Dick Durbin Bullish on Obama: Illinois Senator Touts His Own Karma

There’s ‘plenty of room’ for the president to hit and surpass 270 electoral votes, the Illinois senator tells Lloyd Grove.

Sen. Dick Durbin of Illinois was bullish on Barack Obama’s prospects as Election Day drew to a close.

“We’ll take that,” he said with a jolly laugh after I read him the preliminary exit-poll results from the battleground states. They hinted at good news—so far, at least—for the renewal of the Obama family’s lease on the White House.

“The states that are close, or where Romney is a point or two ahead, are exactly the states I expected them to be,” Durbin told me. “So there’s plenty of room there for the president to reach 270 [electoral votes] and surpass it.”

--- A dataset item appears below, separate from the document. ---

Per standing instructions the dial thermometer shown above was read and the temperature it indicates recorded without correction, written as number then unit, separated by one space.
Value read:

Durbin, the assistant majority leader in the Senate, where he was Obama’s mentor before the latter ran for the White House, also was optimistic about Tim Kaine’s Senate race against George Allen in Virginia, and somewhat upbeat about Elizabeth Warren’s attempt to knock off Scott Brown in Massachusetts. “I spoke to her yesterday and she felt positive and nervous,” he said. As for Obama, “If the president maintains a lead in each of those states [including Ohio and Wisconsin] that he has right now, he’ll be reelected,” Durbin predicted.

On the other hand, even as he did a verbal jig, he conceded that early exit-poll results don’t mean all that much. “Of course not!” he said brightly.

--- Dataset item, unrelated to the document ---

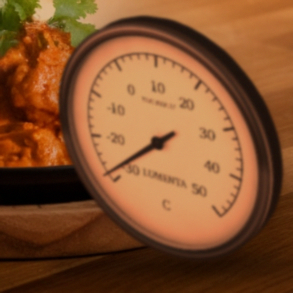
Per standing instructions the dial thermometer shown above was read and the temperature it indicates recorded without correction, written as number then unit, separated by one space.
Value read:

Durbin said he hadn’t yet spoken to the president on Tuesday—instead he checked in with political guru David Axelrod—and noted that Obama was unavailable for part of the day due to a pick-up basketball game.

“He went and played basketball—do I look like much of a basketball player?” the short, stout senator demanded. Taking a proprietary pride in Obama’s success, he pointed out that “I was there in the beginning” of his meteoric rise. “People said, ‘Goodness gracious! Running against Hillary at that point in his career?’ But he did, he won in Iowa, and went all the way.”

The low point of the current campaign was Obama’s first debate against Romney, and Durbin said he felt it keenly. “Denver was tough. I thought, that’s not the Barack I know. I then decided to plant myself in the spin room at every debate afterwards, and I did. And maybe my involvement had something to do with the karma, but he kept getting better and better.”